In the early 1960s, I received a two-year research fellowship to the Nobel Institute in Stockholm, Sweden. Margaret and the children, ages nine, five, and one, had to leave the subtropics of Miami and quickly adapt to the Scandinavian winter. We lived on the island of Lidingo in an archipelago bordering the Baltic Sea. Multiple voyages across those waters and the North Sea ensued. By the 1970s, I had established an international reputation in the field of arthritis and mineralization of cartilage. The academic invitations to lecture in America and distant lands, led to further opportunities in art.

I especially enjoyed taking courses at Mounts Bay Art Center in Cornwall, England. These training periods in 1978 and 1980 included presentations on marine art painting. Each day was spent site painting at landmarks in the Penzance area supervised by artists Bernard and Audrey Evans. Once, I joined them for painting instruction on Ischia, a volcanic island west of Naples, Italy. Back in Miami, I enrolled in a class at the Metropolitan Art Center, then located near the old ballroom of the Biltmore Hotel in Coral Gables, Florida.

Soon thereafter, I received painting lessons from Marlene and Harold Putnam at their art studio in Rockport, Massachusetts, and attended lectures by artists at the adjacent Northshore Art Center. We painted on the rocky shore between Rockport and Gloucester where we studied the anatomy of waves and ways to capture them in paint.

In the early 1980's, I became a juried professional member of the International Society of Marine Painters. The notice taken of my artwork by the University of Miami Marine Science Dean EG. Walton Smith, and his wife Mae also was encouraging. Walton, who had written authoritatively on the physical aspects of ocean waves, invited me to present an exhibition of twenty-five paintings at the annual meeting of the International Oceanographic Foundation. The Dean purchased one of my surf paintings for his office. I had two shows at the University of Miami Medical Library , each of which included forty-five paintings. One of the pictures still hangs in the office of Henry L. Lemkau, Jr., Director and Chairman, Louis Calder Memorial Library.

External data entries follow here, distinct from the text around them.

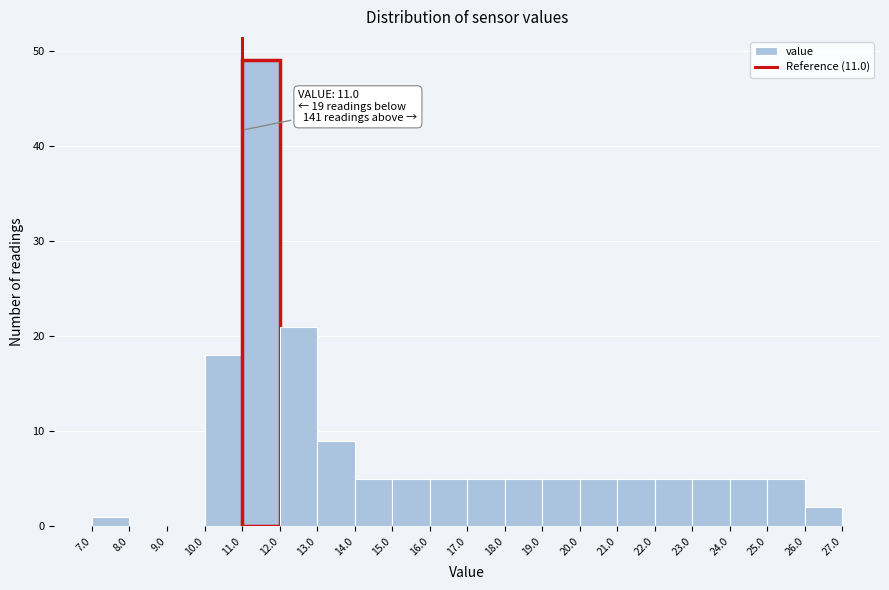

Over which range of the x-axis is the bar tallest?

11.0 to 12.0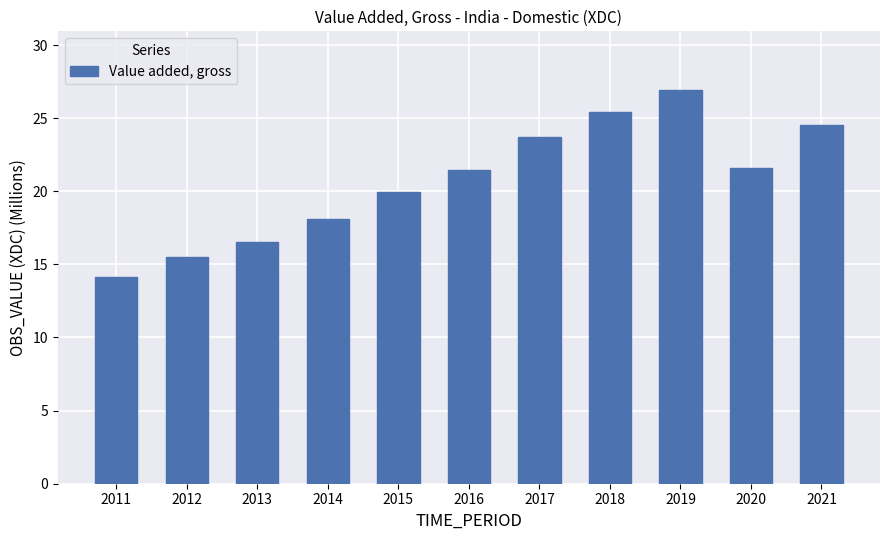

What is the sum of all values?

227.8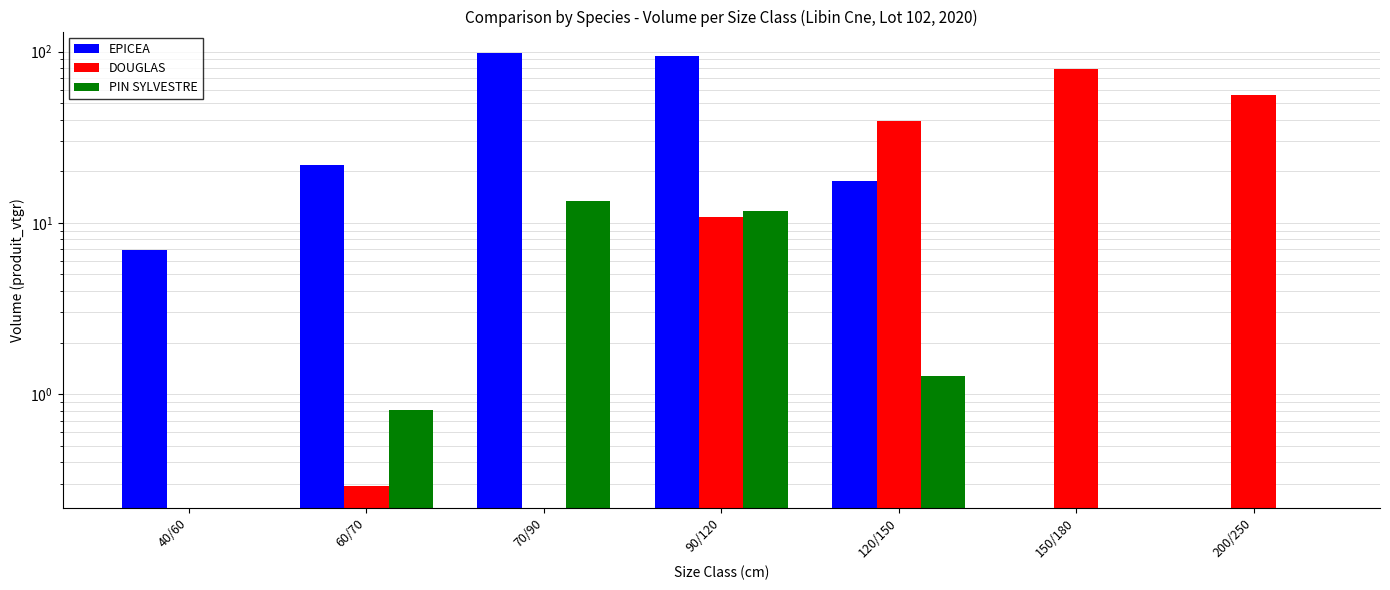

List the series in order of their peak value, highest first.

EPICEA, DOUGLAS, PIN SYLVESTRE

This book is a selection of seascapes created over a lifetime. When I am asked what other subjects I enjoy painting besides the ocean, my reply is that I never have tired of addressing the majestic sea.

David Sanders Howell



Those of you who know Margaret, will be aware of her devoted, capable presence in this book. Others I wish to recognize are photographer, Tim McAfee; James Clearwater of Grassfield Press and his wife Bonnie; Joel Suissa of Suissa Design; Joseph DiNatale; and Geneva Jackson.

Encouragement in art, in various ways through the years, came from Holly and Margaret Smith; Edwin Gamble; Rudolf and Katarina Lemperg; Helen Schaffer; Patty and Bob McNaughton; Caroline Hunter; Kenneth Kniskern; Alice Jean Larkin; Sue Spear; our children Linda Lee, David Jr., and Walter Howell; and especially Alice Brock, who kept pushing me to paint.